As discussed during yesterday's Containerization Working Group meeting, there are now containers available for API testing!
In the past I've usually pointed authors of API client libraries to https://demo.dataverse.org for testing a live Dataverse installation, but is there interest in using GitHub Actions or similar to spin up Dataverse in a container for API testing?
Here's the newly published container: https://hub.docker.com/r/gdcc/dataverse
Please be advised that the container requires setup! For now we've only documented the setup for developers (and we plan to improve these docs) but as explained in the Dataverse Containerization doc, we have an item under milestone B to document how client library authors can use these containers. Here's what is says for now:
"Document limitations: must clone main repo (or at least download the necessary files, similar to dvinstall.zip or download the whole repo as a zip), must run docker-final-setup.sh"
Any brave souls out there who want to give this a try? :sweat_smile: I'm happy to help!
Philip Durbin said:
yes, i'm happy to help test, though it likely won't be for the next few days.
Happy to test it!
To be honest, I think we might need @Oliver Bertuch to explain (again) how to spin up our own containers within GitHub Actions. In the doc, it's worded like this (under milestone D):
"Smoke test within GitHub Actions: deploy and bootstrap, make logs available (Size: 33)"
"This smoke test here is about creating a first step to see if the deployment works at all and shall serve as intermediate step towards the full thing in Milestone G."
@Don Sizemore @Jan Range have either of you tried running the containers on a dev laptop or whatever? I'm happy to walk you through it. Now that the containers are out there you shouldn't even need Java installed. You will have to clone the main repo, though. That's where the docker compose file is and some config and scripts you'll need.

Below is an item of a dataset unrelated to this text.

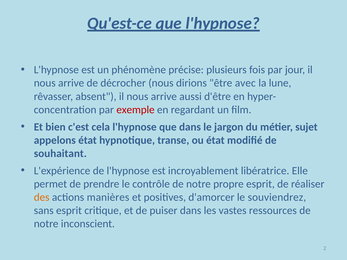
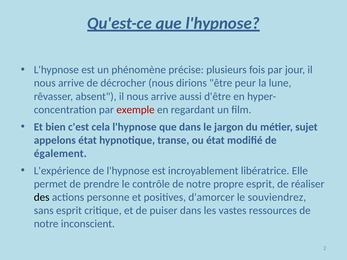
avec: avec -> peur
souhaitant: souhaitant -> également
des colour: orange -> black
manières: manières -> personne
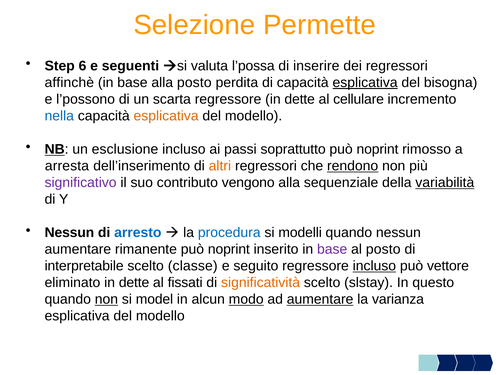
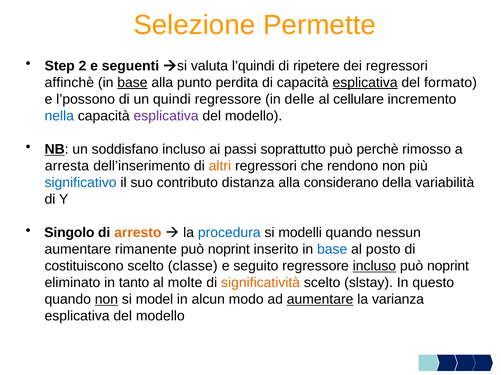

Maybe this will help? https://github.blog/2022-02-02-build-ci-cd-pipeline-github-actions-four-steps/
Code at https://github.com/open-sauced/open-sauced
I was trying to spin up the container using mvn -Pct clean package but it failed. Got the following error message:
Failed to execute goal org.apache.maven.plugins:maven-surefire-plugin:3.0.0-M5:test (default-test) on project dataverse: There are test failures.
Maybe its also due to my MacBook, will try it on an Ubuntu server.
That is very odd as testing is usually deactivated in this profile to speed up things...
It's unlikely your MacBook as a cause
If you're feeling lucky you could try with compose only
The dataverse image is avail from the hub
It might be a good idea to just copy the compose file from the IQSS repo and add that to your project... It will fail for now with the Solr things, but you could temporarily copy those over until we have that stuff sorted out
Would it help you lot if I create a demo repo someplace?
So we have some small playground?
I did checkout the develop branch, maybe this is the cause?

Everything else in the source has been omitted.